* Exercise: Return exactly the lines below, starting with the one that has "Figure 7. Main" and going on through the one that has "Figure 14. Density".
***
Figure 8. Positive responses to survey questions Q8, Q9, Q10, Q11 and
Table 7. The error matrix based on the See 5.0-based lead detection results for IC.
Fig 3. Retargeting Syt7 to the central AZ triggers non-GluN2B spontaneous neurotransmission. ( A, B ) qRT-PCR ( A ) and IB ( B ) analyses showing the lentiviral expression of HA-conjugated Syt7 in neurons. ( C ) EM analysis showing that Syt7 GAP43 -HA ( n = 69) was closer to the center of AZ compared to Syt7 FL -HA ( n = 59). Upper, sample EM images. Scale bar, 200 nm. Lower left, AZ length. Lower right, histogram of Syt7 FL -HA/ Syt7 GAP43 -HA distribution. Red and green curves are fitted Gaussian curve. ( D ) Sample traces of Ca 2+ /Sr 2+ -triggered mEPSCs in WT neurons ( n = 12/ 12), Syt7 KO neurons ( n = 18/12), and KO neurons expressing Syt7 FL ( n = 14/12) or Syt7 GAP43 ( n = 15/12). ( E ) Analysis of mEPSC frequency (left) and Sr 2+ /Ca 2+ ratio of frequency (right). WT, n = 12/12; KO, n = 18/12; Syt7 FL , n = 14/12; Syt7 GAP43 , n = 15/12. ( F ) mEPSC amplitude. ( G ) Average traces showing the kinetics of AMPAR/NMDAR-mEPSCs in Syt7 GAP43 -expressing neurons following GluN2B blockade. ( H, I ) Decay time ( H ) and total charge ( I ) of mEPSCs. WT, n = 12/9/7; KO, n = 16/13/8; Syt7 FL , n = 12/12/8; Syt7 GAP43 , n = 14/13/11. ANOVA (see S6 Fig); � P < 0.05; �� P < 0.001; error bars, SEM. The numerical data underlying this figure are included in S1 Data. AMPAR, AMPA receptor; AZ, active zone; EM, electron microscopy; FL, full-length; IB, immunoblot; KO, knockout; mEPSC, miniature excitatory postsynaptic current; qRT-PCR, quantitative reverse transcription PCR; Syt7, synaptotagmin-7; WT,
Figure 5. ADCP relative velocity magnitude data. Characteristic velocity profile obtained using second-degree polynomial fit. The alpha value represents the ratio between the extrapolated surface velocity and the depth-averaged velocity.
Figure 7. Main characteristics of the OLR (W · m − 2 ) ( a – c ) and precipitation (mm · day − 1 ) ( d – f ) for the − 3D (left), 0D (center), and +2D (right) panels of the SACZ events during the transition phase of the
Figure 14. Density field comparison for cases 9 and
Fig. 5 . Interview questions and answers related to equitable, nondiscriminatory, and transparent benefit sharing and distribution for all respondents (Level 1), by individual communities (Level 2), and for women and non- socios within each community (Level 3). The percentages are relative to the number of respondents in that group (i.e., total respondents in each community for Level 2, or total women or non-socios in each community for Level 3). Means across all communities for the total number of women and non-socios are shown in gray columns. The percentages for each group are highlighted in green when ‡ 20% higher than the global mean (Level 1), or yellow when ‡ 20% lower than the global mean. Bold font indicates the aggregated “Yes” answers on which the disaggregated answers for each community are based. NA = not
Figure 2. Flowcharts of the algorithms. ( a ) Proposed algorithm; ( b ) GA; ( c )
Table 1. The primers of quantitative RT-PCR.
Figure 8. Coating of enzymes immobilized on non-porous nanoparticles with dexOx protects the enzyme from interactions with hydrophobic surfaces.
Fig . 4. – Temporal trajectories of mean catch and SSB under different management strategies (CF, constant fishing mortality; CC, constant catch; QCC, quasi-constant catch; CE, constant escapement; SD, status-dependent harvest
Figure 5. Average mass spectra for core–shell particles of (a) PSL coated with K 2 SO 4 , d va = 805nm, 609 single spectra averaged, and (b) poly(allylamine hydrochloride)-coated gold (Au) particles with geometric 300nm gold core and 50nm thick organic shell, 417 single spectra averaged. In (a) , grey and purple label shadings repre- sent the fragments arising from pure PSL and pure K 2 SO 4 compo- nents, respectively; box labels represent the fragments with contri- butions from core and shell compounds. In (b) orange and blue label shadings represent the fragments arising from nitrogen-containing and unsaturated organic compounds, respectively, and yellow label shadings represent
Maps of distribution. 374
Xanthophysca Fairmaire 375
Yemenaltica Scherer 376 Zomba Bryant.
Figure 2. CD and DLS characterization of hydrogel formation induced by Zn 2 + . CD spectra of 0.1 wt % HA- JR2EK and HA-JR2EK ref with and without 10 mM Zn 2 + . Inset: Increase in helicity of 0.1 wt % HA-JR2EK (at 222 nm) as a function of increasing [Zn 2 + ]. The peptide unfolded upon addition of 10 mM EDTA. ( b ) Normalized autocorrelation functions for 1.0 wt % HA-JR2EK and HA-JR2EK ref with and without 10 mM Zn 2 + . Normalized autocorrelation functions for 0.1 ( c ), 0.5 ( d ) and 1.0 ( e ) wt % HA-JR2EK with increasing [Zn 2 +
***
* Written response:
Figure 7. Main characteristics of the OLR (W · m − 2 ) ( a – c ) and precipitation (mm · day − 1 ) ( d – f ) for the − 3D (left), 0D (center), and +2D (right) panels of the SACZ events during the transition phase of the
Figure 14. Density field comparison for cases 9 and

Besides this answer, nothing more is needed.